Given data:
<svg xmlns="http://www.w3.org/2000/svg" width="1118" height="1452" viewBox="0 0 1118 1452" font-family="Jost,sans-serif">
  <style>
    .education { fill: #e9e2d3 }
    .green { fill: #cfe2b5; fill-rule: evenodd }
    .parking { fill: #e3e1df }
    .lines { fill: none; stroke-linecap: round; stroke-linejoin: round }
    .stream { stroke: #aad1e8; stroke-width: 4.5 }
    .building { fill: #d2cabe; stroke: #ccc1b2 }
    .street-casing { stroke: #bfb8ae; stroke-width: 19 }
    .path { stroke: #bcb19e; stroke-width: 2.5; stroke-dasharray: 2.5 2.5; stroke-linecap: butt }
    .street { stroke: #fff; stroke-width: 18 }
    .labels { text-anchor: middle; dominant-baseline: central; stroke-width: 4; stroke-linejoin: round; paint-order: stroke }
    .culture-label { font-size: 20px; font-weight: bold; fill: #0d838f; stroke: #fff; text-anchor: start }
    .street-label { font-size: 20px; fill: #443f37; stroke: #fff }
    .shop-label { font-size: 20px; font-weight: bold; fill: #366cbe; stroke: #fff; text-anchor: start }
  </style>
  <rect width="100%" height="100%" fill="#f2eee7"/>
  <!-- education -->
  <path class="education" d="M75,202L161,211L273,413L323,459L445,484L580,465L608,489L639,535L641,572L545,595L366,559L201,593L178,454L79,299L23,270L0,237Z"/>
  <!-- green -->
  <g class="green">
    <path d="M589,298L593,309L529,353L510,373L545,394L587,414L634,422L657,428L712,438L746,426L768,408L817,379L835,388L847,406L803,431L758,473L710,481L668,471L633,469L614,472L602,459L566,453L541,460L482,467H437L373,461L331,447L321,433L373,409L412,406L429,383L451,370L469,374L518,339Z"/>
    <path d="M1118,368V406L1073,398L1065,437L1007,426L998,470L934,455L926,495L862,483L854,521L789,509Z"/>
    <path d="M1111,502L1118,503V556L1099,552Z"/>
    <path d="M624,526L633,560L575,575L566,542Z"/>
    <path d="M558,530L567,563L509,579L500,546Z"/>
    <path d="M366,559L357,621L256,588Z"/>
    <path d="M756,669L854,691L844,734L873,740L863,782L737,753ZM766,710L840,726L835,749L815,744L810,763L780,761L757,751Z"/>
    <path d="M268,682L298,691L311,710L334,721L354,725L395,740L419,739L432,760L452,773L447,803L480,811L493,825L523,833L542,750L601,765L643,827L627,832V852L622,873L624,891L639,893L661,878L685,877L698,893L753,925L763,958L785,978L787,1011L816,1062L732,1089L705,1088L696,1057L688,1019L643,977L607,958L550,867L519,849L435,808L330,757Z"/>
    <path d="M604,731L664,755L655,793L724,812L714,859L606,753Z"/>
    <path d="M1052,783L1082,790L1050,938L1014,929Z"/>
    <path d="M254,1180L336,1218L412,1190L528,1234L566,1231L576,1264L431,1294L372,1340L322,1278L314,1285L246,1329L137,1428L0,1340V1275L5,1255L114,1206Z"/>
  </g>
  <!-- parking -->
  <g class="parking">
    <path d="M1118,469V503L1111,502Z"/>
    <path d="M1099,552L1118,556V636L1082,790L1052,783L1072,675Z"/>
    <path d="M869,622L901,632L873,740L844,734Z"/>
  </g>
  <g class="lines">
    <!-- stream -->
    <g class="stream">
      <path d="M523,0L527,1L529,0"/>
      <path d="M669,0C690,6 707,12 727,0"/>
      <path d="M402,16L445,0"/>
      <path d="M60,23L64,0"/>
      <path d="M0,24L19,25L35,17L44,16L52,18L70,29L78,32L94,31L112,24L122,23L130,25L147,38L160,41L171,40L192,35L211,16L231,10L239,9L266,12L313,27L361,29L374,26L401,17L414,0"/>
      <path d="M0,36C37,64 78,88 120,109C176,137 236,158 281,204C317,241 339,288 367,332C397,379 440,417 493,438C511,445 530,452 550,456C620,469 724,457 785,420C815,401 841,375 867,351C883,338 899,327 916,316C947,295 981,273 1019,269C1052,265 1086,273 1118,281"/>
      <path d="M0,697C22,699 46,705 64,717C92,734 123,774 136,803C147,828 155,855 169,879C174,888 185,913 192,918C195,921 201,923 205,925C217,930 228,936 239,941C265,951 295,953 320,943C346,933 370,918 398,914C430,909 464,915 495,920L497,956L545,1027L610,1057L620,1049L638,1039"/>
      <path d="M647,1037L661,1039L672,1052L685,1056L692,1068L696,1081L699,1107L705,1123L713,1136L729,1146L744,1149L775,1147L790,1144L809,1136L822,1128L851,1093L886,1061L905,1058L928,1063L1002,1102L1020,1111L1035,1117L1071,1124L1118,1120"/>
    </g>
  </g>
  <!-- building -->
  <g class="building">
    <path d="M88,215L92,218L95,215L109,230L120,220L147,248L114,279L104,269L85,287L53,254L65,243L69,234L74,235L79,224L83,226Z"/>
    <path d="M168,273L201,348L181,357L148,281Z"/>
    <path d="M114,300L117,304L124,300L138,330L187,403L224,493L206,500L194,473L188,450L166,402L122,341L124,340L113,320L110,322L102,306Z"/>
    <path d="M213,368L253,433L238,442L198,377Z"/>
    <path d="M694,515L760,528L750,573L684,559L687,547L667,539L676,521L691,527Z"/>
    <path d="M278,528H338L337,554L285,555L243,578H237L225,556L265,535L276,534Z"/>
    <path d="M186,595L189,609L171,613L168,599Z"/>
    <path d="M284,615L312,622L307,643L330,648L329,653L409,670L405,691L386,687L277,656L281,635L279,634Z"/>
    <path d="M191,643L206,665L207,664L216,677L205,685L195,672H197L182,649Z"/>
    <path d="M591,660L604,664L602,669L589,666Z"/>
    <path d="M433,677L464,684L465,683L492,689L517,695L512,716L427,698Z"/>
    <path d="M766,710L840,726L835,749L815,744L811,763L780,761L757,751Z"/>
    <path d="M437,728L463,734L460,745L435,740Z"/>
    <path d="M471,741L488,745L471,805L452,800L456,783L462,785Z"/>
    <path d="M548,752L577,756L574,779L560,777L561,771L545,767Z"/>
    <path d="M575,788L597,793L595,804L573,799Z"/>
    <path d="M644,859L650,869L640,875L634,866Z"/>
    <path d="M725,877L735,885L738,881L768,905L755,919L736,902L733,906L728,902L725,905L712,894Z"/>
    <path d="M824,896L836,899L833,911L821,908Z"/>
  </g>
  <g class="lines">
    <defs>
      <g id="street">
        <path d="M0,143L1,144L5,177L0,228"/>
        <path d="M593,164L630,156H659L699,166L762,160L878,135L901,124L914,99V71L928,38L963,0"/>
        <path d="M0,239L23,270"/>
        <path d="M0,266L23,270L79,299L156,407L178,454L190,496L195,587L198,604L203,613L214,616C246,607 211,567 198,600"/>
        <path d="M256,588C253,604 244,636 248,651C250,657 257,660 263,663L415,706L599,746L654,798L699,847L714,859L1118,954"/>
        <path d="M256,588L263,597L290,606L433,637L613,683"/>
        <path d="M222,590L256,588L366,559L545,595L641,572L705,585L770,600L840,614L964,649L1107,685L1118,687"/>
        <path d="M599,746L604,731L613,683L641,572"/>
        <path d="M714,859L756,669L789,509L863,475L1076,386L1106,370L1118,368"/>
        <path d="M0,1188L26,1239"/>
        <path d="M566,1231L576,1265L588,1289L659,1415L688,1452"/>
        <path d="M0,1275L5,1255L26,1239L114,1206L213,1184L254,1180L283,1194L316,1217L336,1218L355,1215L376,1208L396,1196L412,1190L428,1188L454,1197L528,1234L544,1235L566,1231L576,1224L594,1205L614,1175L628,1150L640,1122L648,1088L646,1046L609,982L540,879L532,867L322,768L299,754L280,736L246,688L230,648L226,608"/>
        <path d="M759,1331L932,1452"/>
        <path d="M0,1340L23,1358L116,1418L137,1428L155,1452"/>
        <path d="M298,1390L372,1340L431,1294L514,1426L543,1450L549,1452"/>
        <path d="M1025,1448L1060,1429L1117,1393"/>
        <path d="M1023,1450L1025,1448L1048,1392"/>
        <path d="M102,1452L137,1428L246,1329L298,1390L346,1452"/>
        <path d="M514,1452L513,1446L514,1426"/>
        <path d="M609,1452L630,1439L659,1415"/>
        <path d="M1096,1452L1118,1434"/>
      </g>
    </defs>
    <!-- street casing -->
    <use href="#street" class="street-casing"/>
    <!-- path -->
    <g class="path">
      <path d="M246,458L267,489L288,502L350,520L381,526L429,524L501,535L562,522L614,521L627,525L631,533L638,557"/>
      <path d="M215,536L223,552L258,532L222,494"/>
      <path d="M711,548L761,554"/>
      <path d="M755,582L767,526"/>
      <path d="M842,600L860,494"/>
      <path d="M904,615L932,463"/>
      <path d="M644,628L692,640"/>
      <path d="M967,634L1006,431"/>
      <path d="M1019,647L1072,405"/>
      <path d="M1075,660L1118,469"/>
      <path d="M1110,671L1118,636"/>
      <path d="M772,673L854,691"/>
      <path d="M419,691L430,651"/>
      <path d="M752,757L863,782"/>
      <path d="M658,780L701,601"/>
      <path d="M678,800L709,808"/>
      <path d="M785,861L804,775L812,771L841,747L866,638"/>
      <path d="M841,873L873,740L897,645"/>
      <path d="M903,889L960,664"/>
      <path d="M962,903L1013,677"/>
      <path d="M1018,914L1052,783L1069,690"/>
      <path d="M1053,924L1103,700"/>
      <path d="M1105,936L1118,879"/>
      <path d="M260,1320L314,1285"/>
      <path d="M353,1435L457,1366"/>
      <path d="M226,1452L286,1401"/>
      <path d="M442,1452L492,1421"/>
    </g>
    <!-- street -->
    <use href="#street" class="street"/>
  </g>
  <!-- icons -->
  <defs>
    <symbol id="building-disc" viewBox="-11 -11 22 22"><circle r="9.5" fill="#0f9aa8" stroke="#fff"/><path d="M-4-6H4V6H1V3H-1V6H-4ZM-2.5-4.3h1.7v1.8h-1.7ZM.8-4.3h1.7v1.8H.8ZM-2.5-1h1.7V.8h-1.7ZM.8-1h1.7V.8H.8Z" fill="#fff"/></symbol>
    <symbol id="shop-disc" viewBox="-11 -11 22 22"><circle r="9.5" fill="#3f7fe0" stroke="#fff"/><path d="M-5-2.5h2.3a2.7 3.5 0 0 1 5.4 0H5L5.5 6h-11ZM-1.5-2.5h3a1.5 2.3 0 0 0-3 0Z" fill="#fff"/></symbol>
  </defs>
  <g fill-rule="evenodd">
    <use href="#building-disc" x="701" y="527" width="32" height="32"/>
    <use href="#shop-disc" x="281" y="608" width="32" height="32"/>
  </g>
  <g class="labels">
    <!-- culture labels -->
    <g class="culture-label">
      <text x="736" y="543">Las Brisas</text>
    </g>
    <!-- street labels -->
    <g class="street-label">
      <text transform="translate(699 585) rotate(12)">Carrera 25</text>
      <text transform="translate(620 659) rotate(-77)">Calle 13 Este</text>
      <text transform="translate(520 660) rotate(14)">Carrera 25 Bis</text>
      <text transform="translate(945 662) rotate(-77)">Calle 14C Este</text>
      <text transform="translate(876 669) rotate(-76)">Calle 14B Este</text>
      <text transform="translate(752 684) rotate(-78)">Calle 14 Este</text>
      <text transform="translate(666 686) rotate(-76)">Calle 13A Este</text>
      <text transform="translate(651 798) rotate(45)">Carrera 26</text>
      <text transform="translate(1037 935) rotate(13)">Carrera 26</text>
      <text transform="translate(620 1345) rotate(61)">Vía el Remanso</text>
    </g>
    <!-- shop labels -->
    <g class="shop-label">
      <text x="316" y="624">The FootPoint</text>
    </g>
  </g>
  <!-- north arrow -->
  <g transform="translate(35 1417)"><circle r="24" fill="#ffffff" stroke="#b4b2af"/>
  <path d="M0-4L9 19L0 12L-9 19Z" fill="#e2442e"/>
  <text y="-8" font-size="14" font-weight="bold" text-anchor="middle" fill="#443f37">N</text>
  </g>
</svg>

Work instructions: Above are the entries; copy out every line among them that contains the word "linecap".

Response:
    .lines { fill: none; stroke-linecap: round; stroke-linejoin: round }
    .path { stroke: #bcb19e; stroke-width: 2.5; stroke-dasharray: 2.5 2.5; stroke-linecap: butt }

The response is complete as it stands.